Le dessin de ces dernières a été réduit à deux modèles : le modèle de base et celui pour les résidents handicapés, soit 5% des unités. Réalisées au début du chantier suivant une mise en œuvre traditionnelle des différents composants, elles ont été livrées emballées à l’avancement des planchers.
Technicité et savoir faire des entreprises
La façade est composée de plaques d’aluminium perforées. Les trous oblongs créent une vibration visuelle et donnent à percevoir des lignes horizontales qui font écho à celles de la brique.
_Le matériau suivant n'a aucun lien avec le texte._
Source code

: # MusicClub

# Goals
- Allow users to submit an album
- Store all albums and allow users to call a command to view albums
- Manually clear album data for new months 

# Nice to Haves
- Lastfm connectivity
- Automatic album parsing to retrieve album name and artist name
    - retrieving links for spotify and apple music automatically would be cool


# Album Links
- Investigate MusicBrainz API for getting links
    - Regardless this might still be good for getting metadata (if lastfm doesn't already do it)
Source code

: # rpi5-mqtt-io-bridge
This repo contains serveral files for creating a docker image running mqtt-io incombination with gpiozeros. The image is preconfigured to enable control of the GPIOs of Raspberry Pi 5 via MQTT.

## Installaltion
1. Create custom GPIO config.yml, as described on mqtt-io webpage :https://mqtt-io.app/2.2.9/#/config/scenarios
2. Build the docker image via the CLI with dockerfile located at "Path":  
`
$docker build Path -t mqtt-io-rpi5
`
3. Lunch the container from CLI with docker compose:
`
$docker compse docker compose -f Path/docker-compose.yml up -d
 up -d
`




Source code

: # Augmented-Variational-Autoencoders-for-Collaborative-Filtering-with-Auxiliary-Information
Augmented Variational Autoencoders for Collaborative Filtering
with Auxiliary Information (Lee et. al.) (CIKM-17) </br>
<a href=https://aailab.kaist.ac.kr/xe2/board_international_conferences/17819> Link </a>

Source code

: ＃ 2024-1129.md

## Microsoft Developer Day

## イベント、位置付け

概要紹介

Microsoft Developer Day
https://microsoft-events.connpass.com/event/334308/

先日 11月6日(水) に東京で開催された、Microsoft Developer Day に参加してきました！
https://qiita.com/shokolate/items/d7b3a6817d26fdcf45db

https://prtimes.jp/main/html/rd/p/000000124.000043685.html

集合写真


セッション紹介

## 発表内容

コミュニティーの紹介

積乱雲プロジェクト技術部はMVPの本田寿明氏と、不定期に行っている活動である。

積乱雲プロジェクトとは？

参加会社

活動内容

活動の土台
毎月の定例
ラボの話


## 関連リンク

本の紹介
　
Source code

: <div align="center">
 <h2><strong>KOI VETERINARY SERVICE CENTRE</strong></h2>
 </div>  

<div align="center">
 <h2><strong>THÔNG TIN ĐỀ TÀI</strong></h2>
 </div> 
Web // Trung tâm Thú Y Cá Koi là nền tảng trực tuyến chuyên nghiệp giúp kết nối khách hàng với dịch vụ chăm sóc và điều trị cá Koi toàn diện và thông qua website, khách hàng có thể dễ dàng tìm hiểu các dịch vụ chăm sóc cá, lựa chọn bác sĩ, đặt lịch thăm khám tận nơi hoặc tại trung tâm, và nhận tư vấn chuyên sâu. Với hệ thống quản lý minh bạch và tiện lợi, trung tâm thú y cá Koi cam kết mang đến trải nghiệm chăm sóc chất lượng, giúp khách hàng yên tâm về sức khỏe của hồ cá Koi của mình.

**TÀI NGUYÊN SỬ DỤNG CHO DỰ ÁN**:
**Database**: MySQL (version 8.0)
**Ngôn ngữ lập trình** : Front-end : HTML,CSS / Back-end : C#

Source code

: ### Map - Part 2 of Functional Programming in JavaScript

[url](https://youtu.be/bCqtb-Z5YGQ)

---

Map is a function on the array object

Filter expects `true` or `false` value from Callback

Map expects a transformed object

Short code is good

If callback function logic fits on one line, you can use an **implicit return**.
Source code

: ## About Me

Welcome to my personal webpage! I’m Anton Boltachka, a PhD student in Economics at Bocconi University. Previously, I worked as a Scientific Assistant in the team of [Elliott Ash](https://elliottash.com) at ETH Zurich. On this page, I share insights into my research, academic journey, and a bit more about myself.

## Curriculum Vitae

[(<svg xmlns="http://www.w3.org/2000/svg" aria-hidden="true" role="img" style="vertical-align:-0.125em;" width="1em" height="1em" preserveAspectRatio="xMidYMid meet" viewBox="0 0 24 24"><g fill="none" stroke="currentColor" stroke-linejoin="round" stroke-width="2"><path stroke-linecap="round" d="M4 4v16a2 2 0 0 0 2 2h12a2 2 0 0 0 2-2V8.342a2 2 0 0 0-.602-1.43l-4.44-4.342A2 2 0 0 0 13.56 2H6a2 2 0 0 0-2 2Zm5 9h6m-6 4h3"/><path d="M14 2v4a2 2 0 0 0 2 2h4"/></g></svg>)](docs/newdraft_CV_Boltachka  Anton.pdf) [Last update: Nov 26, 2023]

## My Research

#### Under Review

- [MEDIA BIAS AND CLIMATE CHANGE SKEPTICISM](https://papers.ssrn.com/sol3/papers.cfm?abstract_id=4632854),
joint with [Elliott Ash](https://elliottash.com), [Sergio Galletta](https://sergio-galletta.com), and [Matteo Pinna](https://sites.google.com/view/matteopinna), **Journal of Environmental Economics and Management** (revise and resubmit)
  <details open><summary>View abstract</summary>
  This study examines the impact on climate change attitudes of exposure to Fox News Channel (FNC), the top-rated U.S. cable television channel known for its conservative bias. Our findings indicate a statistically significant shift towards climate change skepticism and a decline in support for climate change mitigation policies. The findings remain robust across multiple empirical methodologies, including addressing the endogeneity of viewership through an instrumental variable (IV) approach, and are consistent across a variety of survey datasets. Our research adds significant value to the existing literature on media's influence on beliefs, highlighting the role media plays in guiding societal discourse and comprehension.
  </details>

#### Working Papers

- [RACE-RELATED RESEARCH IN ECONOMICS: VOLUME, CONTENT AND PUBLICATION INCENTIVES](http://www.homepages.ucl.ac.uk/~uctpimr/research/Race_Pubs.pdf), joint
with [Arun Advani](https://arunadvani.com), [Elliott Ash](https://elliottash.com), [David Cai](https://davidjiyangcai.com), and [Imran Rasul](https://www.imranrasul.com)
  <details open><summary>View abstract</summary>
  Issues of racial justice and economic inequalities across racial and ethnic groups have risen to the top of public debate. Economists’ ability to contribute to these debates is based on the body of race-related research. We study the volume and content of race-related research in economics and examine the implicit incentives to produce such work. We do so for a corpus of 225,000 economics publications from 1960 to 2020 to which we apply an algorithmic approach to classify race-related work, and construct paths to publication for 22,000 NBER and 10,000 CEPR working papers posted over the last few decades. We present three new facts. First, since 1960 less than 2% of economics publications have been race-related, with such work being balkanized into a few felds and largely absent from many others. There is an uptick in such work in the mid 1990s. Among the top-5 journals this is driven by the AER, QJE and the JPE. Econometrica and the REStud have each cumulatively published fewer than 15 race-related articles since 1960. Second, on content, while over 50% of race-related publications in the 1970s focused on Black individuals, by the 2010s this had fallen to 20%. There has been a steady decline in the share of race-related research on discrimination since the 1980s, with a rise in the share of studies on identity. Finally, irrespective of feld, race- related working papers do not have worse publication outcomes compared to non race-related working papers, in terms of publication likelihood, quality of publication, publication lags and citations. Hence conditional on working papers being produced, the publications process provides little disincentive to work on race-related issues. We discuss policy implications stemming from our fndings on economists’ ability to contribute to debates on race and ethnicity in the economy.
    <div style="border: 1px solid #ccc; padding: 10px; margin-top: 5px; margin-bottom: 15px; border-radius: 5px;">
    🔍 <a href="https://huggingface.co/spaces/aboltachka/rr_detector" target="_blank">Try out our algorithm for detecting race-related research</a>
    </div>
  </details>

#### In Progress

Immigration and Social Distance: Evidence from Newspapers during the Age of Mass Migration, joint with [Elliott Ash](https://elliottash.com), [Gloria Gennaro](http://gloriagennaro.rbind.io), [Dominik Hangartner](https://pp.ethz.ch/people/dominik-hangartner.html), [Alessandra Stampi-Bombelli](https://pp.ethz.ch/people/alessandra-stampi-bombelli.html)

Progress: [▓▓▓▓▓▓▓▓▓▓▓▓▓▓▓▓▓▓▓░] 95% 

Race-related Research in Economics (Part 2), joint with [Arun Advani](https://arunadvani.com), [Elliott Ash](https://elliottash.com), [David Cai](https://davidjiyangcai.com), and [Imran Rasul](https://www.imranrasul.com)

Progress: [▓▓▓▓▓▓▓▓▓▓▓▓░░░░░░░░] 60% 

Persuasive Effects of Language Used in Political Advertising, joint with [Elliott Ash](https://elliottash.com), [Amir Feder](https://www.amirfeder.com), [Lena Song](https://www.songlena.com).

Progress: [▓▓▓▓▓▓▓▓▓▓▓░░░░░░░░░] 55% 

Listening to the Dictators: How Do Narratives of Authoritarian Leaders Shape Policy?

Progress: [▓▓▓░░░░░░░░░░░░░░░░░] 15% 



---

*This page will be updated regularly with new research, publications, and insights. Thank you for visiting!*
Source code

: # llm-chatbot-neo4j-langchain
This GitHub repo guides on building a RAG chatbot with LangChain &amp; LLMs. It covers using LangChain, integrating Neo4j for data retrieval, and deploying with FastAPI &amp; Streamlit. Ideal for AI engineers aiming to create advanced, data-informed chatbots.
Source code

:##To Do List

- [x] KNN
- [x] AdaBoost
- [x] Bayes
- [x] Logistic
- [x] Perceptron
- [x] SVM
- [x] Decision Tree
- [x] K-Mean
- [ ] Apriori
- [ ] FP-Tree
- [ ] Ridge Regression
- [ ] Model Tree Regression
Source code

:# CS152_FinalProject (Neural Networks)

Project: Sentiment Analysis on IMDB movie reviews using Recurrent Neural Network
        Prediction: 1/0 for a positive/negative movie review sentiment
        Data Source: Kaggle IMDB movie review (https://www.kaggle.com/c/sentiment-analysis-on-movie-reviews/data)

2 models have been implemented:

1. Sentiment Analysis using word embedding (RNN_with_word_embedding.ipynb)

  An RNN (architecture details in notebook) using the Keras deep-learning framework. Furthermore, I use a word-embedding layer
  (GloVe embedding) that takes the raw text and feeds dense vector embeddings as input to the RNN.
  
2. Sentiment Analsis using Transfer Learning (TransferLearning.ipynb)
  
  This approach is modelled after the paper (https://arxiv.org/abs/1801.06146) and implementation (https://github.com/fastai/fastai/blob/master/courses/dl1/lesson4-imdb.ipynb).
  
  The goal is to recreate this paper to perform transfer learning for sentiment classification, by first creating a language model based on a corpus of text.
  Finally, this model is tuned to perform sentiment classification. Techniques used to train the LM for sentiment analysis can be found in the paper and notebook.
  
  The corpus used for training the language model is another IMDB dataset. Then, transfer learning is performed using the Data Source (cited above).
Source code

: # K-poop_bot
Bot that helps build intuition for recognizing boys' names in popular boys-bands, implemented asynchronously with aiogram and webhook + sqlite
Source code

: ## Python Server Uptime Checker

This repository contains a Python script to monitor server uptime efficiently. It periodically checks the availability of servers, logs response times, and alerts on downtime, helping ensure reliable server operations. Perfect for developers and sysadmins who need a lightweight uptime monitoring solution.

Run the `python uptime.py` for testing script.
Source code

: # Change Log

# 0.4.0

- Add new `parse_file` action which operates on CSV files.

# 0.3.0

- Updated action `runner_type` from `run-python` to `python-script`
Les plaques sont laquées selon un procédé manuel d’application de trois couches successives de poudre pour créer la matière et la diversité de tons.
Au droit des bow-windows, la tôle est perforée puis emboutie sans déformer la trame régulière des percements. En rez-de-chaussée, des plaques d’aluminium poli brillantées viennent fermer les perforations et éclaircir la façade. Les effets changeants de la matière polie allègent le socle du bâtiment.
La cinquième façade
Un soin particulier a été apporté à la toiture technique du bâtiment, traitée comme la cinquième façade de la résidence. Des tubes solaires recouvrent 12 % de la toiture. Ils permettent de générer 30,4 % des besoins des résidents en eau chaude sanitaire. Implantés à 90 cm du sol, ils masquent les bouches et les gaines de ventilation.
Afin de s’inscrire en continuité de la façade, la tôle perforée file devant les gardes corps de sécurité. Ajourée, elle laisse transparaître les végétaux qui couvrent toutes les parties libres de la toiture terrasse.